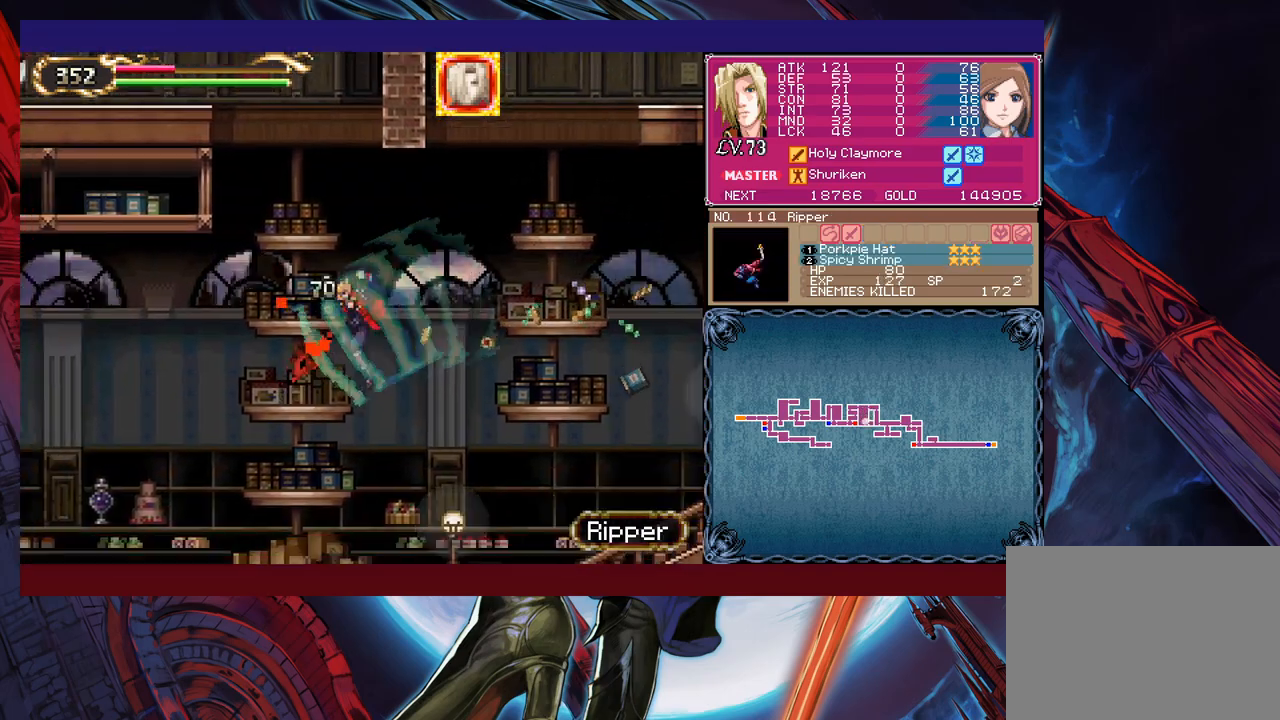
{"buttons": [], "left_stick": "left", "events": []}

* * *

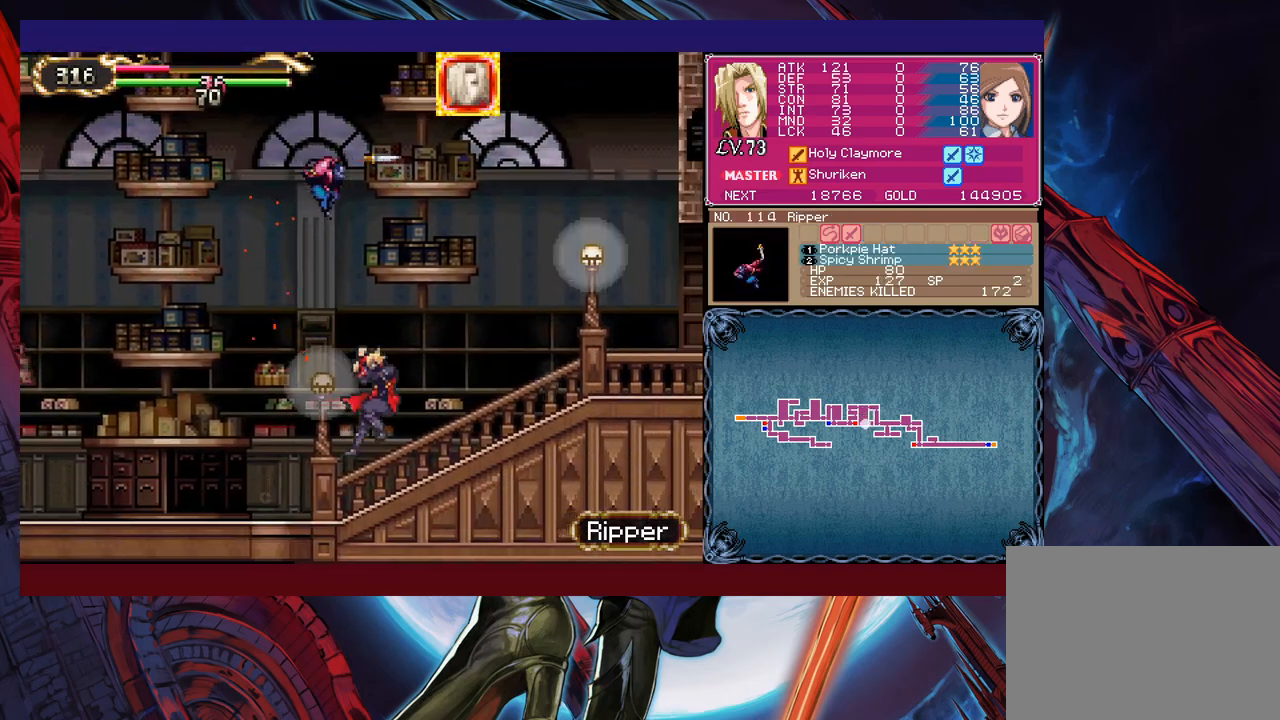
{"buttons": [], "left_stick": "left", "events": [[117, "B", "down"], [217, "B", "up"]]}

...

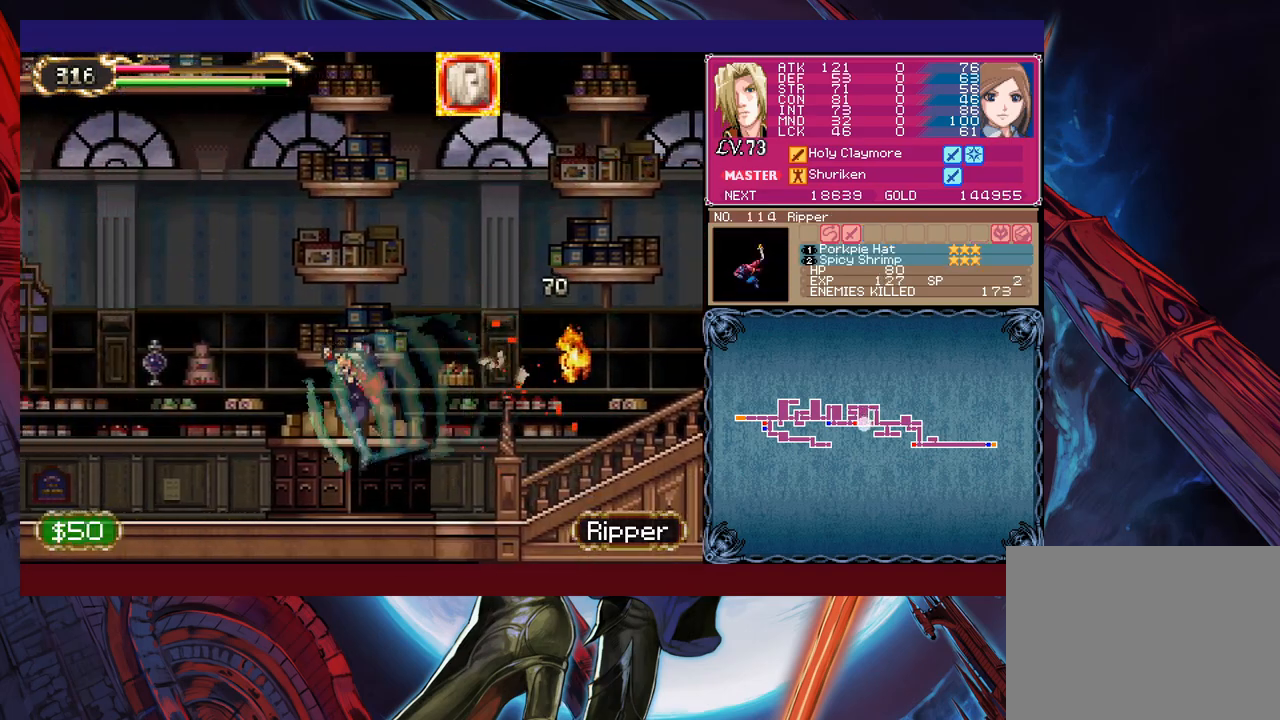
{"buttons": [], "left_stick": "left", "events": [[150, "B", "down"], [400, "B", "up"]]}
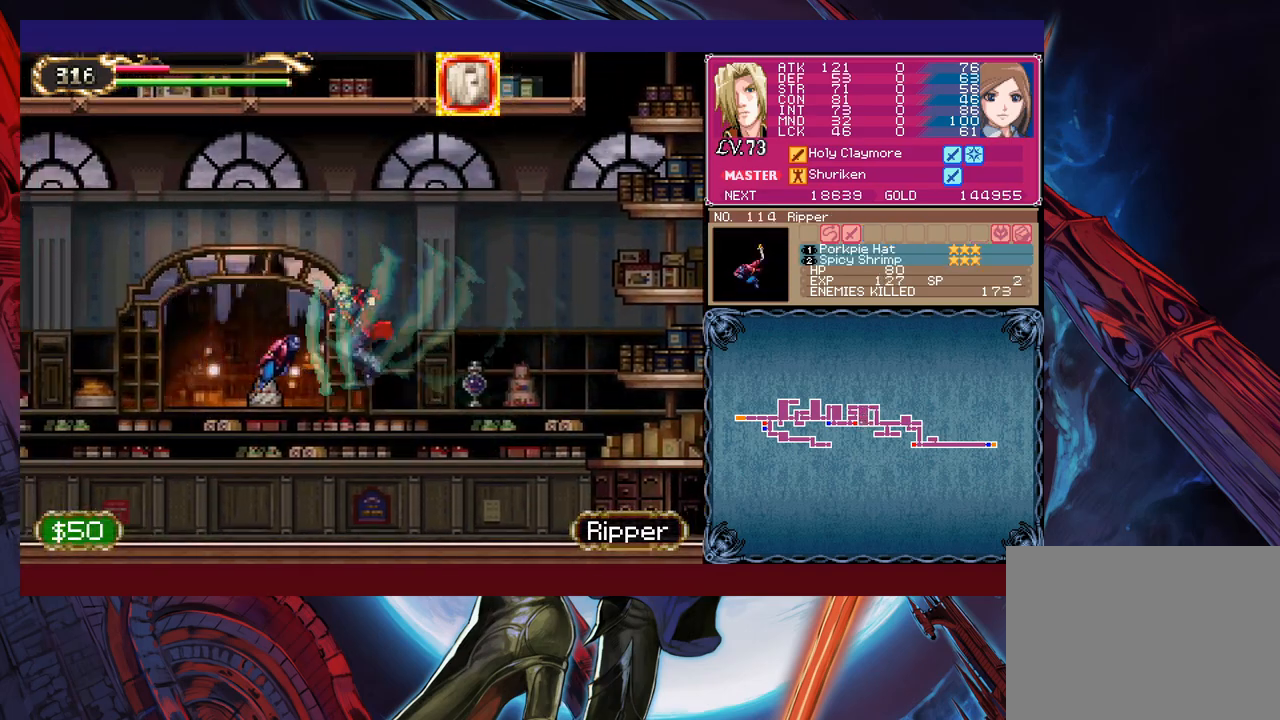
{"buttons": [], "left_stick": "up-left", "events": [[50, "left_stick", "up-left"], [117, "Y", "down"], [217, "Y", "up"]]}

### PROBLEM DESCRIPTION
Your response should be the lines of the entries above that include the string "down".

### RESPONSE
{"buttons": [], "left_stick": "left", "events": [[117, "B", "down"], [217, "B", "up"]]}
{"buttons": [], "left_stick": "left", "events": [[150, "B", "down"], [400, "B", "up"]]}
{"buttons": [], "left_stick": "up-left", "events": [[50, "left_stick", "up-left"], [117, "Y", "down"], [217, "Y", "up"]]}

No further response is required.